After a two day meeting, the U.S. Federal Reserve announced last Wednesday that it unanimously voted to keep its benchmark federal funds rate in a range from 1.75 per cent to two per cent.
This comes despite the U.S. Fed admitting that the market has continued to strengthen, economic activity has been rising at a strong rate, job gains have been strong and the unemployment rate has stayed low. In addition, household spending has reportedly increased, along with business investment and inflation.
In a statement released after the announcement, the Federal Open Markets Committee (FOMC) says, “In view of realized and expected labor market conditions and inflation, the Committee decided to maintain the target range for the federal funds rate at 1.75 to 2 percent. The stance of monetary policy remains accommodative, thereby supporting strong labor market conditions and a sustained return to 2 percent inflation.”
In response, BMO Deputy Chief Economist Michael Gregory says the most important word in this statement is the use of the word “strong.”
In a note sent to journalists, Gregory says, “the Fed finally took the plunge and referred to overall economic activity as rising at a “strong’ rate. In the previous meeting, when the FOMC hiked policy rates, it was said to be rising at a ‘solid’ rate. Of course, the shift from ‘solid’ to ‘strong’ was made easier with a 4.1% print for annualized real GDP growth in Q2. Unless this plethora of strong-tinged adjectives and adverbs somehow weakens during the next eight weeks, we judge that this language is setting the stage for rate hike on September 26th — with due deference to all that could go wrong in the interim, ranging from the economic to the geopolitical.”
Future of the benchmark rate
Market forecasters say there is a 90 per cent chance the U.S. Fed will raise rates in September, and a 70 per cent chance it will raise rates again in December.
As the U.S. moves towards higher rates, this could put more pressure on Canada to do the same. Since last summer, the Bank of Canada has increased its overnight rate four times, as the rate currently sits at 1.5 per cent.

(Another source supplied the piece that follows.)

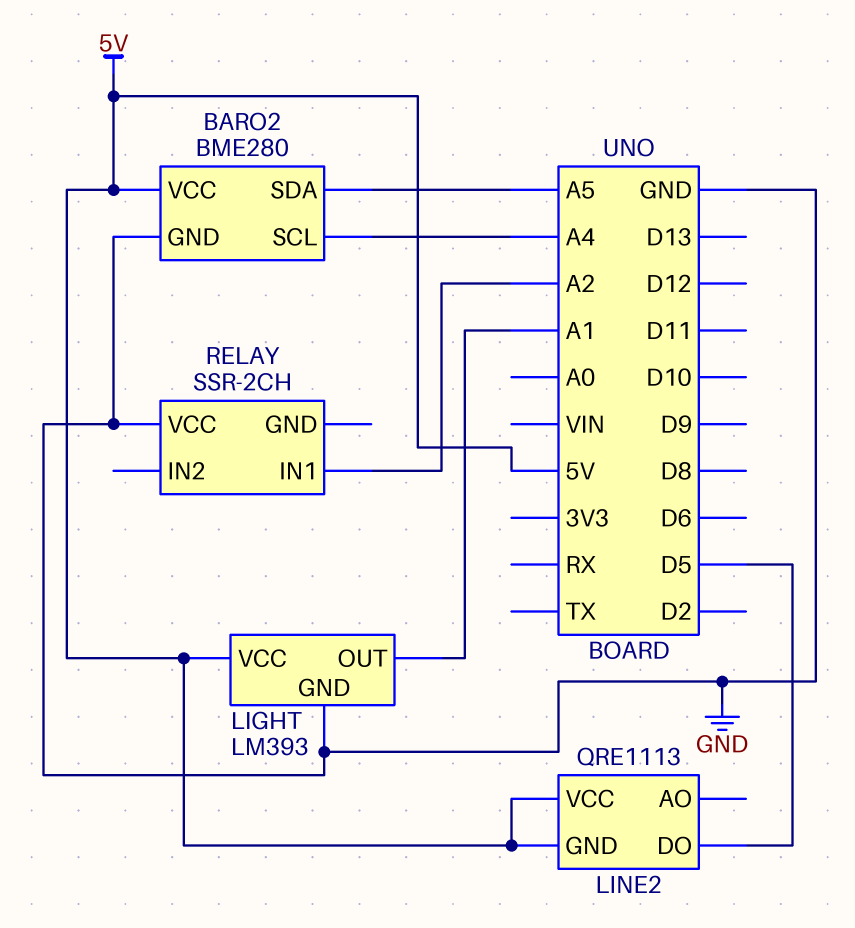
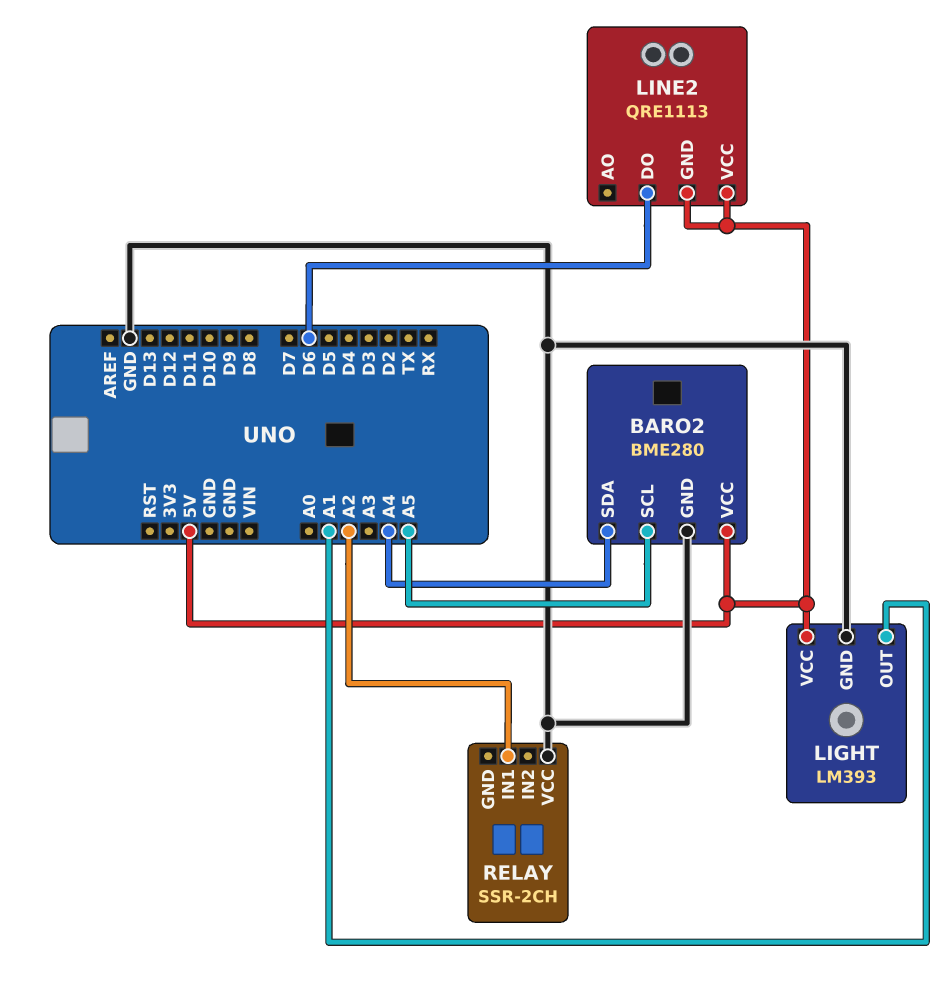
BARO2 pin SCL: A4 -> A5
BARO2 pin SDA: A5 -> A4
LINE2 pin DO: D5 -> D6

Like the U.S. Federal Reserve, inflation remains the Bank’s biggest concern, and keeping the rate at or near two per cent is their mandate.
The Federal Reserve did not mention U.S. President Donald Trump, but President Trump did tell CNBC in a July interview that he was “not happy” about rising interest rates, which tend to put a damper on economic growth. There was no indication if Trump’s comments affected the Fed’s decision this week.
The next announcement will be on Sept. 26, 2018.